- **Document excerpt**

+++++

The New York Times Can’t Handle Anti-Amnesty Jeff Sessions [+video]

sessions and foreign bornIn Proverbs 29:9, King Solomon observed that “if a wise man goes to court with a fool, the fool rages and scoffs, and there is no peace.” Nowhere is this more evident than with the debate concerning immigration in the year 2015 between Senator Jeff Sessions (R-AL), and the New York Times.

The political contours of the debate over immigration weren’t always drawn so far to the extreme left as they are today. For example, here is what former Sen. Ted Kennedy said about his immigration bill in 1965:

“First, our cities will not be flooded with a million immigrants annually. Under the proposed bill, the present level of immigration remains substantially the same … Secondly, the ethnic mix of this country will not be upset … Contrary to the charges in some quarters, [the bill] will not inundate America with immigrants from any one country or area, or the most populated and deprived nations of Africa and Asia … In the final analysis, the ethnic pattern of immigration under the proposed measure is not expected to change as sharply as the critics seem to think.” […]

“The bill will not flood our cities with immigrants. It will not upset the ethnic mix of our society. It will not relax the standards of admission. It will not cause American workers to lose their jobs.” [Ted Kennedy at Judiciary Committee hearing on Feb. 10, 1965, commenting on the Hart-Celler Act]

As we know, Kennedy lied to the American people because his bill wound up doing exactly what he promised to avoid. But there is a broader lesson here. Even Ted Kennedy felt he needed to vouch for common sense immigration values – measured and gradual immigration, assimilation, and not using immigration policy as a pungent means of fundamentally altering the orientation of the country.

Indeed, there was a time in America when people could debate immigration policy and provide data and logical arguments advocating for slightly less net immigration – and not be called hateful names.

As late as 1993, the current Democrat leader in the Senate, Harry Reid, inveighed against illegal immigration on the Senate floor and introduced a bill that, among other things, reduced the annual flow of legal immigration from 800,000 to 300,000.

Keep in mind that since 1993 the levels of immigration have only increased; we have admitted over 1 million legal immigrants every single year for over a decade. The foreign-born population has doubled since the time when the current Democrat leader felt that immigration levels were already reaching near crisis levels. Immigration levels have quadrupled since the days when Ted Kennedy misled the public about his immigration bill. At Conservative Review, we have detailed an assortment of data showing the enormity of the size of this great wave of immigration and how it is less diverse and assimilation-inducing than at any other time in history.

+++++

- **Stored rows**

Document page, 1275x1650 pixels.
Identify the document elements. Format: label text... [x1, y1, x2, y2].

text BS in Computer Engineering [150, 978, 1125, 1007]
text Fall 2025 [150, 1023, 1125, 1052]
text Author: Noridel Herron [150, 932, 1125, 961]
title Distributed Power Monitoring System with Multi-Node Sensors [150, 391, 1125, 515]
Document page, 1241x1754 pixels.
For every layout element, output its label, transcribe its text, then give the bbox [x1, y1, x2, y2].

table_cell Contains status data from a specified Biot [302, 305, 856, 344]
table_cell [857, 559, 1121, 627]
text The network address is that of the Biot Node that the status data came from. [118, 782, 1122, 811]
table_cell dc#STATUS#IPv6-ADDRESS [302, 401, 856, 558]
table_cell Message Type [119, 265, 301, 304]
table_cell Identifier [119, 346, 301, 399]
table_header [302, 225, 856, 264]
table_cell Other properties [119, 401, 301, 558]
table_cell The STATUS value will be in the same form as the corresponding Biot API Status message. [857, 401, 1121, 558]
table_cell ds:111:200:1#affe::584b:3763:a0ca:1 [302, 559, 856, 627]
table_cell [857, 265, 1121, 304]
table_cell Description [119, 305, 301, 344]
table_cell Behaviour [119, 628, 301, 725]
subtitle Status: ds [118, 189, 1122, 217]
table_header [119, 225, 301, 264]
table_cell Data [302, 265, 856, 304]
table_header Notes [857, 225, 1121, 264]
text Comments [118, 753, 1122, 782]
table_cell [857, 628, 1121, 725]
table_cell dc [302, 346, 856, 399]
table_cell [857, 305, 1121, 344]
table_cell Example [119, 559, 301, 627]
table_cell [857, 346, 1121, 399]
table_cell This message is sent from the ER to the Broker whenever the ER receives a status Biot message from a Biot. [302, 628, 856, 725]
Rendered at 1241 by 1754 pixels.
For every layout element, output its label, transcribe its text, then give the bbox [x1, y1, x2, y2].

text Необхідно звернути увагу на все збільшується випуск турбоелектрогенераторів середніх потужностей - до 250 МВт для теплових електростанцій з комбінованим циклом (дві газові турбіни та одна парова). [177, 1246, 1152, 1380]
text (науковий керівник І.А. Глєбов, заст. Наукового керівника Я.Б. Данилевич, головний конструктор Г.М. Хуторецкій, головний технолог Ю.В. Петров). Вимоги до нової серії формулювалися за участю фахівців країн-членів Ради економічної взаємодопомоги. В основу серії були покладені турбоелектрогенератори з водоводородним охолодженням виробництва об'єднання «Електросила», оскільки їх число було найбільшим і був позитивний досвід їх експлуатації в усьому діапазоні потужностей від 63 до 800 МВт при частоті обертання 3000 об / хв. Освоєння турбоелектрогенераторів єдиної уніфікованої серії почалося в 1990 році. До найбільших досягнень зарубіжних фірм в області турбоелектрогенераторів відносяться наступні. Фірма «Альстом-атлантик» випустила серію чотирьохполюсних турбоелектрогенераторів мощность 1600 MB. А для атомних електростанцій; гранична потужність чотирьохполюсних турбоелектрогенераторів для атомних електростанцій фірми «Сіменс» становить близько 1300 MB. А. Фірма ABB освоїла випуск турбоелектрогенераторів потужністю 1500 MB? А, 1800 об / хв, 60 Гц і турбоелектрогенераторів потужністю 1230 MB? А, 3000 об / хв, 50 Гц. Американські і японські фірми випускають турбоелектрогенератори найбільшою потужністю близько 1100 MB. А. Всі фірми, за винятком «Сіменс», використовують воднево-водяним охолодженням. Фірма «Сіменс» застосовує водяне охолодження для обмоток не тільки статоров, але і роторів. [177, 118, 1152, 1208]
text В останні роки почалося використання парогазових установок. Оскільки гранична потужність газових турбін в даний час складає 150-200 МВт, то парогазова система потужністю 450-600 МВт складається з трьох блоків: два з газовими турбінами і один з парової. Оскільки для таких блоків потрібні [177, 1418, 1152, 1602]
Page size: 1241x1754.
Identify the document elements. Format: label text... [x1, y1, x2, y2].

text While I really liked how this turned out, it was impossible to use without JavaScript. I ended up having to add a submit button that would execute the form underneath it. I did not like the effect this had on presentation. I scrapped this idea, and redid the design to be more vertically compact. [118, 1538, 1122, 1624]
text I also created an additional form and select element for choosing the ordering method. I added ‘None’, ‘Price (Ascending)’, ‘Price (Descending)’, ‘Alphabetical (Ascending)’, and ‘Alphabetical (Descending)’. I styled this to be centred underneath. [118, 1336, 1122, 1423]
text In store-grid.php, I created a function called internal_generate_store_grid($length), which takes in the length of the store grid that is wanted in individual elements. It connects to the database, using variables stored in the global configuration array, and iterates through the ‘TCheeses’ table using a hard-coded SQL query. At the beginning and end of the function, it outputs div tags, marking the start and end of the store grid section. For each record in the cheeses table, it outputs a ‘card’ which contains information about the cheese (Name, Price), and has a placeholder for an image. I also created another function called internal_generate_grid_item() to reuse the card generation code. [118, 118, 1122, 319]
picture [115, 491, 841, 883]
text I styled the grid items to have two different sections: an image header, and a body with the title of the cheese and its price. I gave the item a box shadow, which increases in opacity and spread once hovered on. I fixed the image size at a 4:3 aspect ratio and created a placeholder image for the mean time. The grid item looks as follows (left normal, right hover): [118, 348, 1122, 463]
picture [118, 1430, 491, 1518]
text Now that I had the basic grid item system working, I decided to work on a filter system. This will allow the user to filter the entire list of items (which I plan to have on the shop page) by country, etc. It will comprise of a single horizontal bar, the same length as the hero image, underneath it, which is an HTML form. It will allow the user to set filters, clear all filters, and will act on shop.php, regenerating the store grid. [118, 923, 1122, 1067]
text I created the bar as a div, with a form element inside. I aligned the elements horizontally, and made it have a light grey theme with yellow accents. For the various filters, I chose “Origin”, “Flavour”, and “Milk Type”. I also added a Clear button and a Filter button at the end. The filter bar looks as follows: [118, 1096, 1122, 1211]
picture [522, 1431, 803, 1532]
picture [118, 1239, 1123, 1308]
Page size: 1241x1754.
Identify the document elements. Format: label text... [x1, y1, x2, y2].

+++++

- **Tasks**
**A)** Copy the listing's lines verbatim, beginning with the line containing "table_cell Contains status" and continuing through the line containing "table_cell The STATUS", including both.
**B)** Write the next passage of the article on the immigration debate between Jeff Sessions and the New York Times.

- **Results of the tasks**
**A)**
table_cell Contains status data from a specified Biot [302, 305, 856, 344]
table_cell [857, 559, 1121, 627]
text The network address is that of the Biot Node that the status data came from. [118, 782, 1122, 811]
table_cell dc#STATUS#IPv6-ADDRESS [302, 401, 856, 558]
table_cell Message Type [119, 265, 301, 304]
table_cell Identifier [119, 346, 301, 399]
table_header [302, 225, 856, 264]
table_cell Other properties [119, 401, 301, 558]
table_cell The STATUS value will be in the same form as the corresponding Biot API Status message. [857, 401, 1121, 558]

**B)**
foreign

According to a recent Census projection, the current record-high level of immigration will skyrocket based on the existing trajectory – under current law (without even increasing levels). The foreign-born population is projected to jump by 85% – from 42 million to 78 million in four decades. By 2060, nearly one in every five Americans will be foreign-born.

future projections by census

Yet, there is a near consensus among both parties of the political class in D.C. to double or triple the existing baseline, in addition to legalizing all of the illegal aliens.

Nobody involved in public policy is advocating zero net immigration, even after this unprecedented wave. Yet, there is one brave senator – like the wise man mentioned in Proverbs – who simply wants to open a dialogue about the effects of this massive wave and the proposals to double it. He wants to raise questions about the effects on societal cohesion, assimilation, wages, welfare, education, and language. Everyone agrees some degree of immigration is vital for a country’s survival, but why can’t we have a rational debate over the numbers, time frame, and type of immigration? Much like any public policy, the devil is in the details.

Senator Jeff Sessions (R-AL), penned an op-ed in the Washington Post outlining the facts and the arguments – not for ending immigration – but for a slowdown from the protracted and sustained record-high baseline of immigration. The Alabama senator is actually advocating a position that is to the “left” of Harry Reid just one generation ago, especially considering how the arguments for a slowdown have only grown stronger. Indeed, Senator Sessions is not the one who needs to vouch for his views; it is those who are advocating an unprecedented wave of immigration…on top of an existing unprecedented wave of immigration…who need to show their work.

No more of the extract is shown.